## TASK
From the line containing "Selbstverständlich, hier ist der Text üb" down to the last line of the records below, give every line again without any change.
[Opening EXTRACTED RECORDS section]
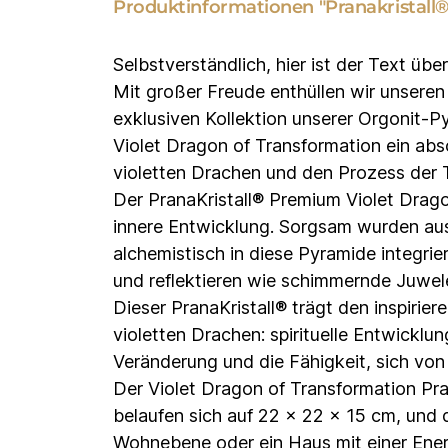
Produktinformationen "Pranakristall
Selbstverständlich, hier ist der Text üb
Mit großer Freude enthüllen wir unseren
exklusiven Kollektion unserer Orgonit-Py
Violet Dragon of Transformation ein abso
violetten Drachen und den Prozess der 
Der PranaKristall® Premium Violet Drago
innere Entwicklung. Sorgsam wurden ausg
alchemistisch in diese Pyramide integrie
und reflektieren wie schimmernde Juwel
Dieser PranaKristall® trägt den inspiri
violetten Drachen: spirituelle Entwicklu
Veränderung und die Fähigkeit, sich von
Der Violet Dragon of Transformation Pra
belaufen sich auf 22 x 22 x 15 cm, und 
Wohnebene oder ein Haus mit einer Ener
[Closing EXTRACTED RECORDS section]
## EXERCISE RESULT
Selbstverständlich, hier ist der Text üb
Mit großer Freude enthüllen wir unseren
exklusiven Kollektion unserer Orgonit-Py
Violet Dragon of Transformation ein abso
violetten Drachen und den Prozess der 
Der PranaKristall® Premium Violet Drago
innere Entwicklung. Sorgsam wurden ausg
alchemistisch in diese Pyramide integrie
und reflektieren wie schimmernde Juwel
Dieser PranaKristall® trägt den inspiri
violetten Drachen: spirituelle Entwicklu
Veränderung und die Fähigkeit, sich von
Der Violet Dragon of Transformation Pra
belaufen sich auf 22 x 22 x 15 cm, und 
Wohnebene oder ein Haus mit einer Ener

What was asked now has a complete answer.